There are things that can be done to start making your transition to HTML5. For personal sites, staying away from the glitzy features of HTML5 is likely fine. For larger professional sites, we don't have that luxury. We need to innovate or feel stale, but we need to support legacy browsers to some degree.
There are tons of tricks and tips I could offer if any of you have questions on how to solve individual issues, but the concept of modern web dev is innovate, and degrade to some usable (but not desirable) subset for lesser browsers (which in almost all cases are IE).

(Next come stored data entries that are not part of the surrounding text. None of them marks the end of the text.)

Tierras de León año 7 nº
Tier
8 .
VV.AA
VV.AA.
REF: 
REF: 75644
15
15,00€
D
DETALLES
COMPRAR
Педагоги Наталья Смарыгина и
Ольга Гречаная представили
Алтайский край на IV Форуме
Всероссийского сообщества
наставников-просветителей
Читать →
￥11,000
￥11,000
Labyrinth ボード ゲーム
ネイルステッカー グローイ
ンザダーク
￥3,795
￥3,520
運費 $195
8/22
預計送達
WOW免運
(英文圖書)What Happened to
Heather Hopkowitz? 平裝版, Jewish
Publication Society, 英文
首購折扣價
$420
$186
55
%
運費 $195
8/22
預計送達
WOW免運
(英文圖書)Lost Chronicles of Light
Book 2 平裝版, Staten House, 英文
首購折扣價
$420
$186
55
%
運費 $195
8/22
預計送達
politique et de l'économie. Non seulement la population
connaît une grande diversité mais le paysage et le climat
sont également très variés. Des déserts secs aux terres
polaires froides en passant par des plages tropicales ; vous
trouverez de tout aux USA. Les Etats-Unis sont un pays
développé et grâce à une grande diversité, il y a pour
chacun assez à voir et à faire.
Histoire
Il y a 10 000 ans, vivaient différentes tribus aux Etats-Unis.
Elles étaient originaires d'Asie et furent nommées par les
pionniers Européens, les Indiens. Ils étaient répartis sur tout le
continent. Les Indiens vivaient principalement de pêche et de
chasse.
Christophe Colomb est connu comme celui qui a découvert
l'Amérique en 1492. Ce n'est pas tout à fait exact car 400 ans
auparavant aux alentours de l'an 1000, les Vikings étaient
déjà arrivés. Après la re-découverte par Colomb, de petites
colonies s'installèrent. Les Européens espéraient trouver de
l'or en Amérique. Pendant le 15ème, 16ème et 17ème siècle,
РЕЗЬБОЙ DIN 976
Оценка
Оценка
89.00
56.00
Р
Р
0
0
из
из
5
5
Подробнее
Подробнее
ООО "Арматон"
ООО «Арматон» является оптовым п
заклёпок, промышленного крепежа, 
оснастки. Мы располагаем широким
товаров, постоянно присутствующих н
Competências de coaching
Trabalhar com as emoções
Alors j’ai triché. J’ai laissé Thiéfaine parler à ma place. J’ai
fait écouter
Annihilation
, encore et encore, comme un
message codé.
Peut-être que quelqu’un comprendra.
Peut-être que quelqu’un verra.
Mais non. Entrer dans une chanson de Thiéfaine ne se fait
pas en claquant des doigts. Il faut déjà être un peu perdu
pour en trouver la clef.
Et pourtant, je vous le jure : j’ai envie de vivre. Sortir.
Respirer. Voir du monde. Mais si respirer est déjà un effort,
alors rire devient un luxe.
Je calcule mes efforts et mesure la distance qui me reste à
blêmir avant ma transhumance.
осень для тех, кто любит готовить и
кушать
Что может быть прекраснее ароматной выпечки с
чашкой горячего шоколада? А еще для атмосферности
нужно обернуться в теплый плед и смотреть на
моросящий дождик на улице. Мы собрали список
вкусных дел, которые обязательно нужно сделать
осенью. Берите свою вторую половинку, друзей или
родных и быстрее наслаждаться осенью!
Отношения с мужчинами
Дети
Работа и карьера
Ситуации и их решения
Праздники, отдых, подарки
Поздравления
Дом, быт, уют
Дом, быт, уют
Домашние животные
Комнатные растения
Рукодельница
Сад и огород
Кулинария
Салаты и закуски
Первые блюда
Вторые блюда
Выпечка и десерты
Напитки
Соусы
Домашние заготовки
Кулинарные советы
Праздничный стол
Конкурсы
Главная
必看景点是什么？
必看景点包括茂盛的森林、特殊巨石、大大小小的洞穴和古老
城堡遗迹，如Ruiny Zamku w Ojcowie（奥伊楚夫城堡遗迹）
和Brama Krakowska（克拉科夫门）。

Most smart phones (iOS and Android derivatives) support enough HTML5 to make a transition. Even, ack, IE9 supports enough to make a transition but you need to handle IE6, 7 and 8 issues for each special feature you wish to deal with.
Personal sites have the power to ask the user to upgrade. For all of you having crashes with your browsers it may be time for some clean up or even (gasp) a reinstall if you're using Microsoft products. Windows 7 is the best of all Windows versions to date, but XP could use a reinstall every year or so to stay fresh, clean, fast and stable (depending on how much/often you install software).
Yes I maintain a couple of websites and wish that I could use HTML5 to code it. Unfortunately it's too early at this point. Not just because of IE6 but because people are still going to be accessing sites from mobile platforms and it will take a while to have 100% of users using 100% HTML5 compatible browsers.
I just use CSS and html. I don't worry about coding special for IE6 as my site renders perfectly in all browsers I've tested including IE6.